D’un point de vue purement technique, Mickaël Wilmart ne pense pas qu’une rénovation soit réaliste en si peu de temps. "Nous avons des précédents. Il y a celui de la cathédrale de Nantes, qui a connu un incendie similaire sur sa toiture en janvier 1972. Elle a été fermée pendant trois ans, rien que pour refaire le toit. Mais il a fallu dix ans de travaux supplémentaires pour qu’elle soit complètement remise sur pied", décrit-t-il. "Il y a aussi l’exemple du parlement de Bretagne à Rennes [dont l'incendie a eu lieu en février 1994]. Il a fallu cinq ans de travaux, alors que ce monument n’est même pas du même volume que Notre-Dame", ajoute l’historien.

Architecte de l’ordre des architectes d’Île de France, Marine de la Guerrande, partage le même sentiment. Interrogé sur l’antenne de France 24, elle estime qu’il est "beaucoup trop tôt pour donner un planning". "Pour avoir connu un sinistre par le feu sur un batîment datant du XVIIe siècle, il a fallu cinq ans pour le reconstruire et ce n’était pas Notre-Dame. Il a fallu pas moins de deux ans pour prendre des mesures conservatoires, monitorer le bâtiment et le sécher".

Les explications de Marine de la Guerrande, architecte, élue à l'Ordre des architectes d'Île-de-France

"Si tout le monde s’y met, c’est possible"

De son côté, l’historienne Claude Gauvard, médiéviste reconnue et professeur émérite à la Sorbonne, se veut plus optimiste. "Je suis prête à le croire. Je prends cet exemple en Russie, avec l’église du Christ Sauveur [à Moscou reconstruite, entre 1995 et 2000], qu'ils ont mis quatre ans à construire", affirme-t-elle sur le plateau de France 24. "Cinq ans, c’est un challenge, c’est ambitieux. Mais si tout le monde s’y met, c’est possible".

"Si tout le monde s’y met, c’est possible", selon l'historienne Claude Gauvard

Selon Pierre-Alain Mariaux, professeur à l'institut d'histoire de l'art de l'université de Neuchâtel en Suisse et spécialiste de l'art médiéval, ces cinq ans sont également envisageables, si l’on prend en compte le contexte politique actuel en France. "Connaissant la situation du président Emmanuel Macron, cela peut devenir un chantier d’importance nationale, presque un chantier réparateur. Le grand chantier dont il a besoin est peut-être là pour ressouder la France autour de ce monument emblématique", explique-t-il. "À partir du moment, où cela devient un enjeu qui n’est plus seulement monumental mais symbolique, il est tout à fait possible d’imaginer une pression de toute part pour le réaliser dans les temps impartis. Les plus grandes fortunes de France ont promis monts et merveilles pour que cette restauration aille vite", ajoute-t-il. "Mais je préfère qu’on le fasse bien, qu’on prenne le temps de le faire et qu’on arrive à terme à montrer un chantier exemplaire", tempère-t-il.

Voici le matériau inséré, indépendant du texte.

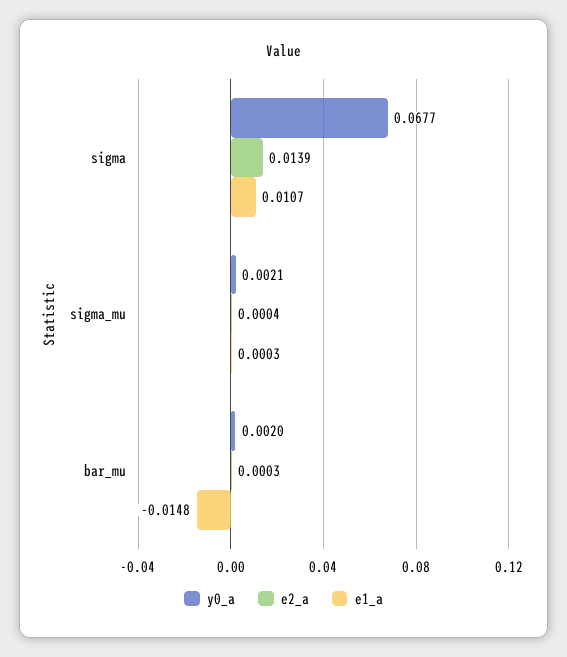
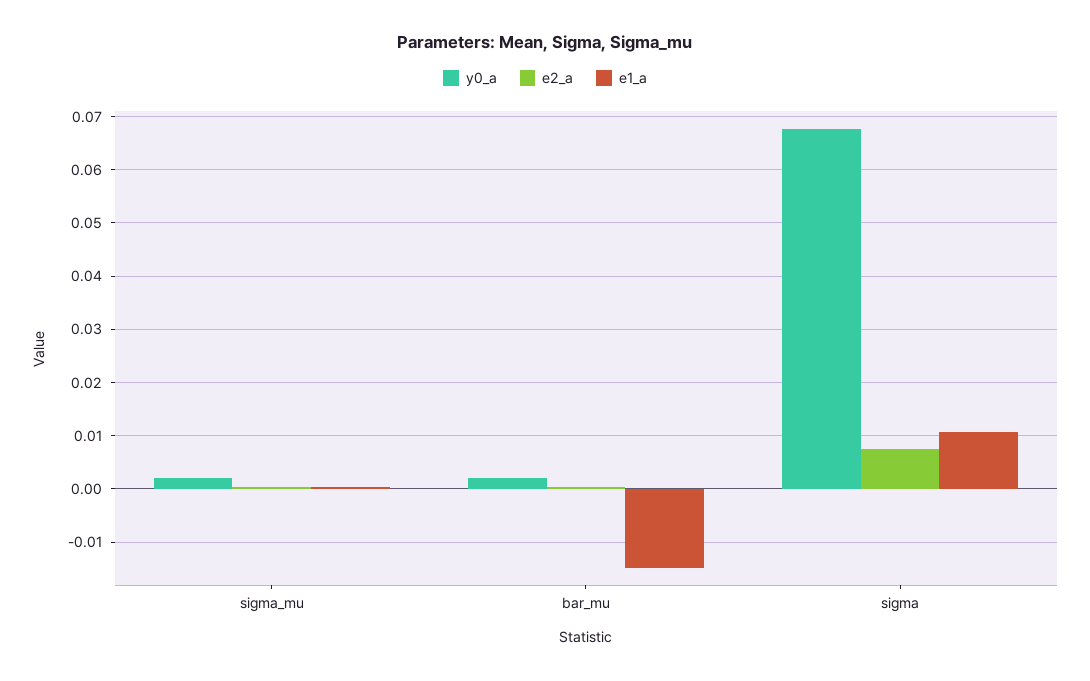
  {
    "y0_a": {
      "sigma": 0.0677,
      "sigma_mu": 0.0021,
      "bar_mu": 0.002
    },
    "e2_a": {
-     "sigma": 0.0139,
+     "sigma": 0.008,
      "sigma_mu": 0.0004,
      "bar_mu": 0.0003
    },
    "e1_a": {
      "sigma": 0.0107,
      "sigma_mu": 0.0003,
      "bar_mu": -0.0148
    }
  }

Car la question est finalement ailleurs, comme le souligne l’historien Mickaël Wilmart. "Est-ce qu’on va agir dans l’urgence, et faire une restauration rapide et d’apparence ? Est-ce qu’on va utiliser les technologies les plus récentes ou refaire une charpente en bois ?", s’interroge-t-il. "À chaque fois – que ce soit pour Reims, Nantes ou le parlement de Bretagne –, on a finalement utilisé des techniques de construction du XXe siècle Mais si on choisit de refaire la charpente en bois, il faudrait selon les spécialistes, entre dix et quinze ans. Cela nécessite du chêne, et nous n’avons pas les réserves pour une telle charpente. On peut abattre des arbres, mais il faut un temps de séchage avant la construction de plusieurs années". Pour Jean-Louis Cohen, architecte et historien, l’interrogation est même plus profonde : "Veut-on restaurer la version XIXe siècle de la cathédrale, ou veut-on remonter beaucoup plus loin dans le temps dans le sens de la version originelle de la cathédrale ?".

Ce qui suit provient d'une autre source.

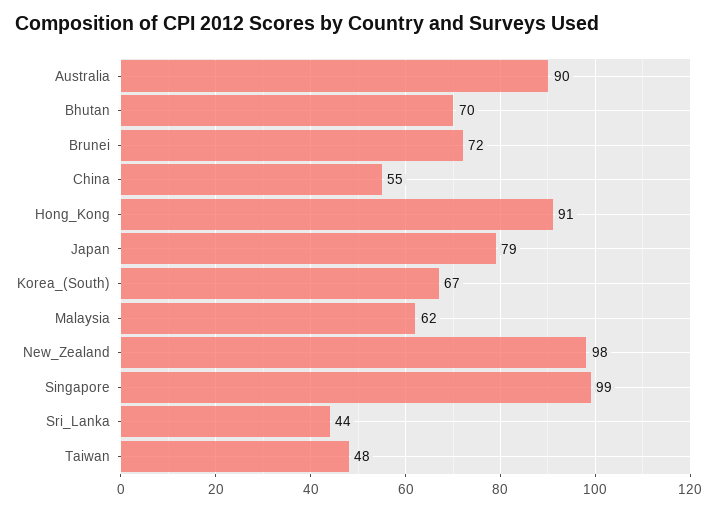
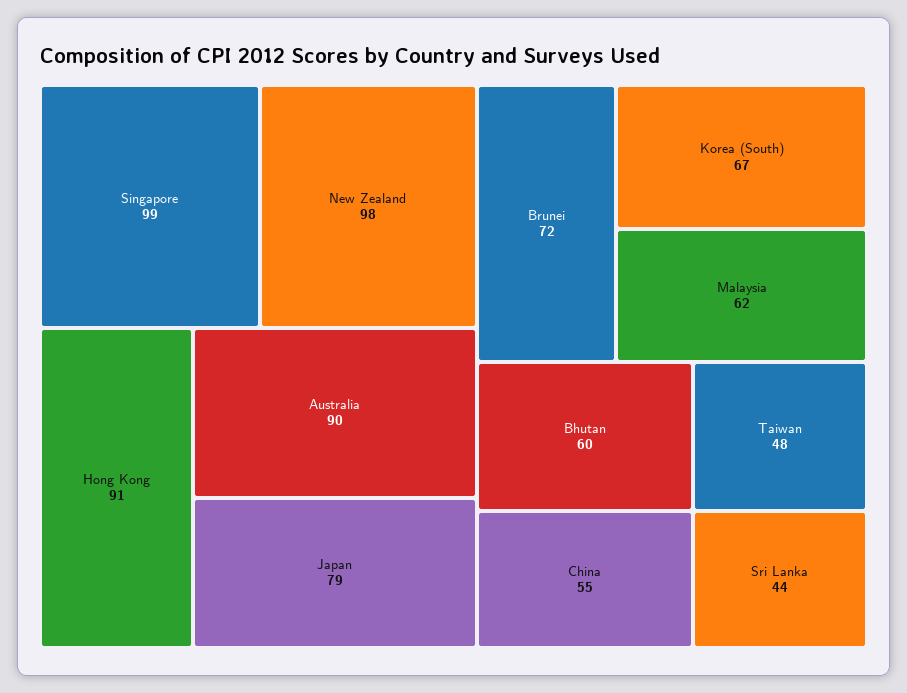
  {
    "Australia": 90,
-   "Bhutan": 70,
+   "Bhutan": 60,
    "Brunei": 72,
    "China": 55,
    "Hong_Kong": 91,
    "Japan": 79,
    "Korea_(South)": 67,
    "Malaysia": 62,
    "New_Zealand": 98,
    "Singapore": 99,
    "Sri_Lanka": 44,
    "Taiwan": 48
  }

Les travaux pourraient, en tout cas, être accélérés par les données collectées sur ce monument historique. "Un historien de l’art américain, Andrew Tallon, a numérisé en 3D Notre-Dame de Paris", précise ainsi l'historien Pierre-Alain Mariaux. "Avec l’ensemble de la documentation dont nous disposons sur la cathédrale, on doit arriver relativement facilement à faire cette rénovation".